REVIEW: KitSound Pocket Hive Bluetooth Speaker

Hive mind.

Bluetooth speakers seem to be getting smaller and smaller these days, yet the music they knock out is still of fantastic quality. Wanting to see just how small a good speaker can get, we turned to chums of The Test Pit, KitSound, to see what they could do. The answer... the pintsized Pocket Hive Bluetooth Speaker.

Sitting comfortably in the palm of your hand, the Pocket Hive Bluetooth Speaker is a solid and chunky thing that feels like it could easily withstand a bump or two. In matt silky black, it features a 5W speaker grill  on top and a radiator on the underside, with just the one button (to switch it on) taking pride of place on the front.
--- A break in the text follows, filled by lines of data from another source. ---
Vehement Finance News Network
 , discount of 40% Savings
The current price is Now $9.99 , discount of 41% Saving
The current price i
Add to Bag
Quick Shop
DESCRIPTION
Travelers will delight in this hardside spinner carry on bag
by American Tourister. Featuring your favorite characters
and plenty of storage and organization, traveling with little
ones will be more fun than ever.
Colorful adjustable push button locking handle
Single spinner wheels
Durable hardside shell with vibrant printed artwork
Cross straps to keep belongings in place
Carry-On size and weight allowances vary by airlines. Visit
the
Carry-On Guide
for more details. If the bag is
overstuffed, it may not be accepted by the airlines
As the name suggests this is Bluetooth enabled speaker, but it also features a 3.5mm standard jack on the back to connect with other devices, cable included. Charging is handled by the Micro USB port (Micro to full-sized USB cable is also included to add to your growing collection), and you also get a very lovely carry case along with it. Which we loved. It's firm and moulded to the Pocket Hive and everything. God, we love hard carry cases.



Anyway, thanks to built-in Near Field Communication (NFC) syncing your phone or tablet to this thing is as easy as falling over during a particularly cold day in Ice World. With NFC enabled on your device you can simply (and gently) tap them together and the speaker handles the rest. You get a fairly standard range of ten metres with this thing, but the connection always seemed very solid and we never had to randomly reconnect as can often be the case with Bluetooth speakers.

Singe speaker units like the KitSound Pocket Hive are never going to pump-out immersive music and sound, but that isn't really what they are for. As the speaker is so portable we tried it out while moving around the city when we needed a pleasant musical interlude. That 5W speaker is used very well, as the overall volume that can be achieved was surprisingly high, with whatever we were playing (both music and spoken word audio) sounding richer and resonant while the speaker was sitting on a flat firm surface. But even in the hand, and on grass, it sounded great and reminded us of the slightly more expensive Bitmore e-Storm LabyrinthX Super Bass Speaker.


All genres of music sound good, with only slight audible distortions creeping in at very high volumes. It was perfect for taking with us out and about, and as an occasional speaker for boosting the output of your phone or tablet, it did very well.